We get lots of questions concerning the possibility of using a sub-compact tractor like a Deere 1-series, or a Kubota BX to do custom project work for others. Usually, folks are saying that they aren’t really interested in doing this full-time, rather they want to “make some money on the side” in order to make the payments on their new toy.
In this article, we will investigate some questions which you should work through before you decide to go with this approach.
Will you make enough money to make it worthwhile?
Many projects (like tilling) are viewed as relatively simply jobs by most folks. They reason that they can buy a tiller for ~$500 or rent one for $50 or so to till their garden. They won’t be willing or able to pay a huge amount to have their garden tilled.
More broadly, the “rental equipment” market has a huge influence on the pricing. Most folks that we help are DIY type folks. They are evaluating our services against renting the equipment themselves.
Also, loading/unloading and transport take lots of time. Adding all of this together contributes to a relatively low hourly rate for your work.
Do You Have Sufficient Experience?
Using your tractor on personal projects around your property can be incredibly fun and rewarding. You can go at your own pace, learning as you go without severe time or financial commitments to finishing the project.
Working for hire is different. The client expects that you already know what you are doing. They expect that you will make the correct (optimal) decision for each situation you encounter.
They expect the project to be done right, and to be done efficiently.
Christy and I both grew up on farms, doing the type of work we do now on a daily basis during all of those growing up years. I can’t say how long it would take to gain that same experience starting from scratch, nor can we readily share all of that experience with you via YouTube. Much of it must be learned by making mistakes, or trial and error. There just isn’t much room for error on a customer’s site.
It is important for you, and for the rest of the tractor community for you to have the appropriate experience before considering doing work for hire.
Do you have the right equipment for the job?

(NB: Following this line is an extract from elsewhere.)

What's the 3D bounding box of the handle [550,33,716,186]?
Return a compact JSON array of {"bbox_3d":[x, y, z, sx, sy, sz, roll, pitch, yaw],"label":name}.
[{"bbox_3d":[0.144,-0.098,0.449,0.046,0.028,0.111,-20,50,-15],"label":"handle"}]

I’ve often commented that a sub-compact tractor is a wonderful compromise. It will do MANY different things well. That is a tremendous advantage for the property owner. You can buy one piece of equipment and handle many different types of projects. However, when doing work for hire, the sub-compact tractor might not be as fast, or as optimal for the job as some other piece of equipment. A good example of this is the backhoe. A Mini-excavator is a much better digger than a sub-compact backhoe. No worries for home projects, but when doing work for hire, are you really being fair to the client by making them pay high rates for less than optimal equipment?
More directly, do you have a trailer? Do you have a suitable tow vehicle? If you don’t need these for your own projects, this additional cost will make it even harder for you to make a profit on your work.

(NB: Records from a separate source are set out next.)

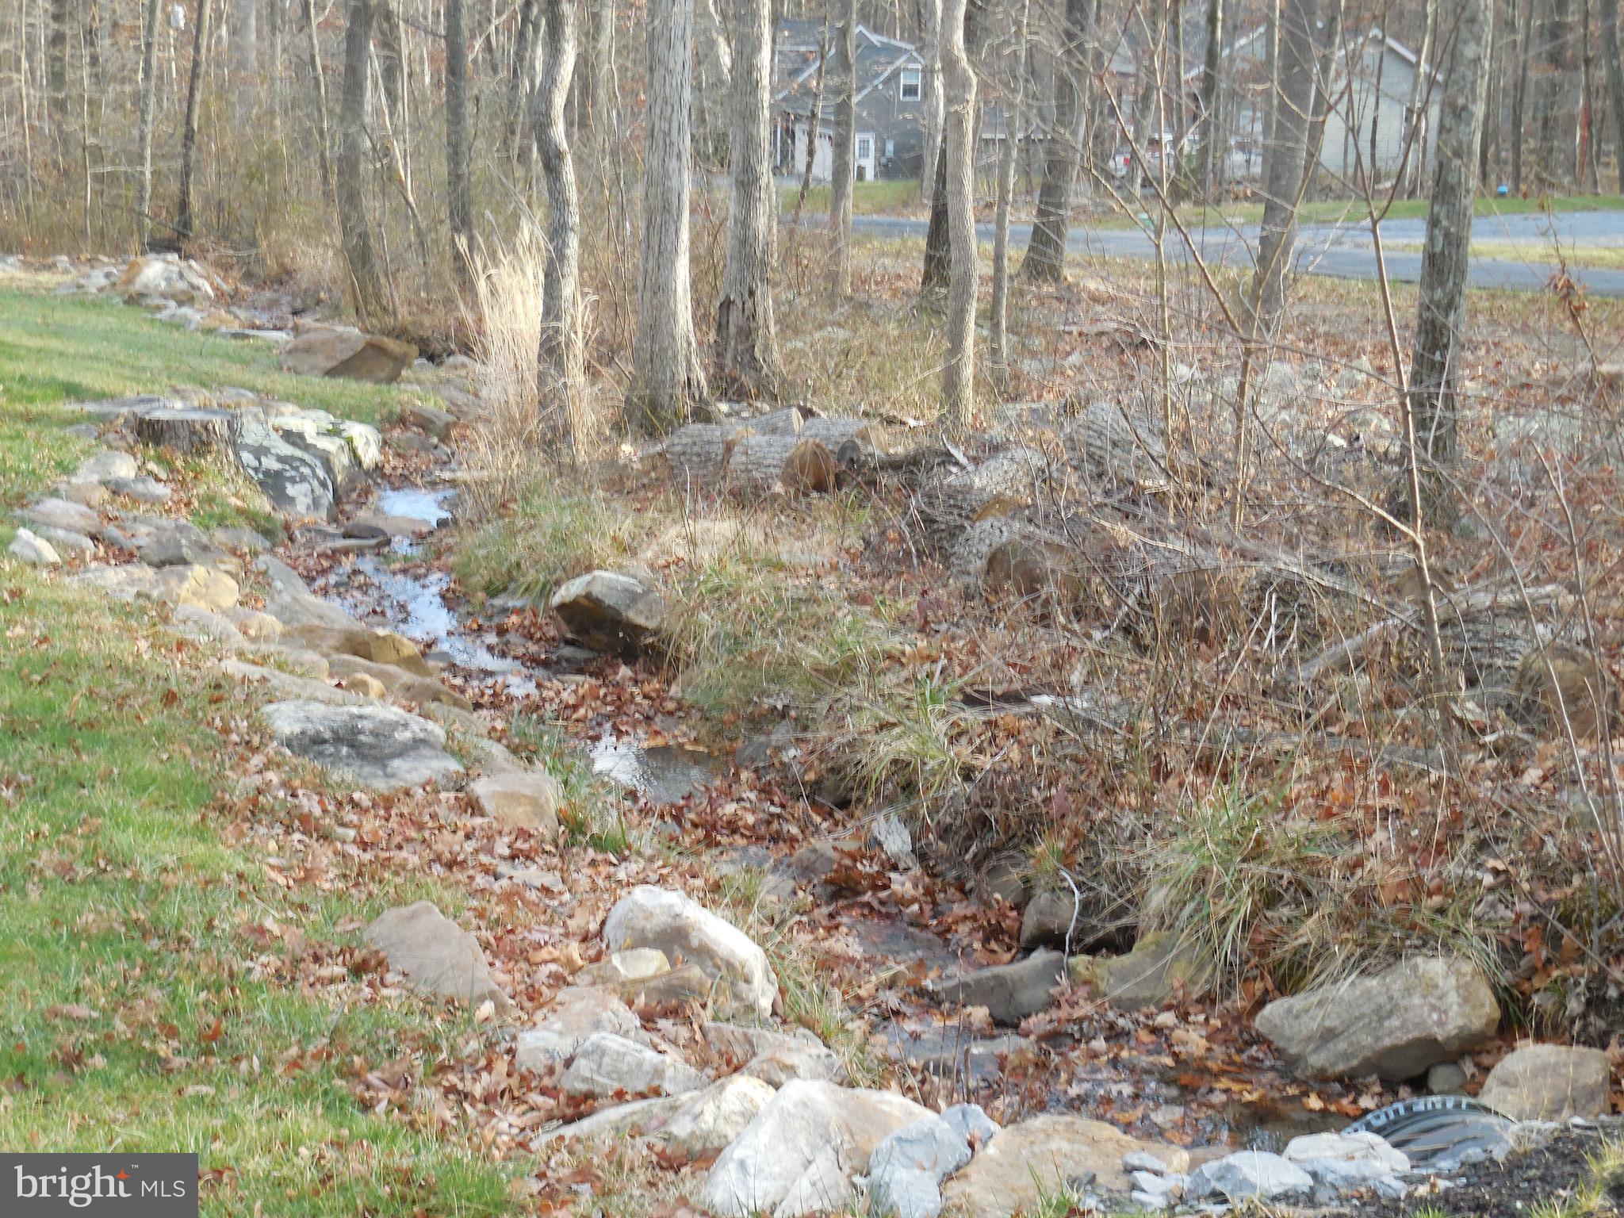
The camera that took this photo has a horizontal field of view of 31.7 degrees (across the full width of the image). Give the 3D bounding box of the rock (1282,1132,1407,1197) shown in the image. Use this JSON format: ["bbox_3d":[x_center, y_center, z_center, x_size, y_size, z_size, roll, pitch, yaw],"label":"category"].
[{"bbox_3d":[1.544,1.610,8.300,0.350,0.170,0.250,0,12,0],"label":"rock"}]

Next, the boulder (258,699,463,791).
[{"bbox_3d":[-1.768,0.534,11.200,0.780,0.290,0.500,3,10,20],"label":"boulder"}]

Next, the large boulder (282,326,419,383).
[{"bbox_3d":[-3.970,-2.178,24.500,1.120,0.450,0.800,3,10,15],"label":"large boulder"}]

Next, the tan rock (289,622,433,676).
[{"bbox_3d":[-2.143,0.190,13.600,0.680,0.230,0.420,3,10,15],"label":"tan rock"}]

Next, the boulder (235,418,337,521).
[{"bbox_3d":[-3.220,-0.853,17.500,0.620,0.580,0.600,3,10,20],"label":"boulder"}]

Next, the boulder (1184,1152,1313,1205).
[{"bbox_3d":[1.275,1.652,8.300,0.370,0.140,0.240,0,12,0],"label":"boulder"}]

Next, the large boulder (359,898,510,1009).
[{"bbox_3d":[-1.161,1.061,8.800,0.420,0.270,0.360,3,10,20],"label":"large boulder"}]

Are you prepared for the business aspects?
There are several more questions which I will ask, but not answer in this article. You will need to think about them for yourself.
- Are you appropriately insured?
- How will you handle a situation where a customer is unsatisfied?
- Do you really have the time to do the work, especially on the customer’s schedule?
- Will you be able to keep this going, or is this simply a way to justify the expense of a tractor to the finance committee?
Like lots of other scenarios, at first this seems like ‘easy money’. It seems like the perfect answer, providing a way for you to get your long desired new toy. However, the old saying “there is no such thing as a free lunch” definitely applies here.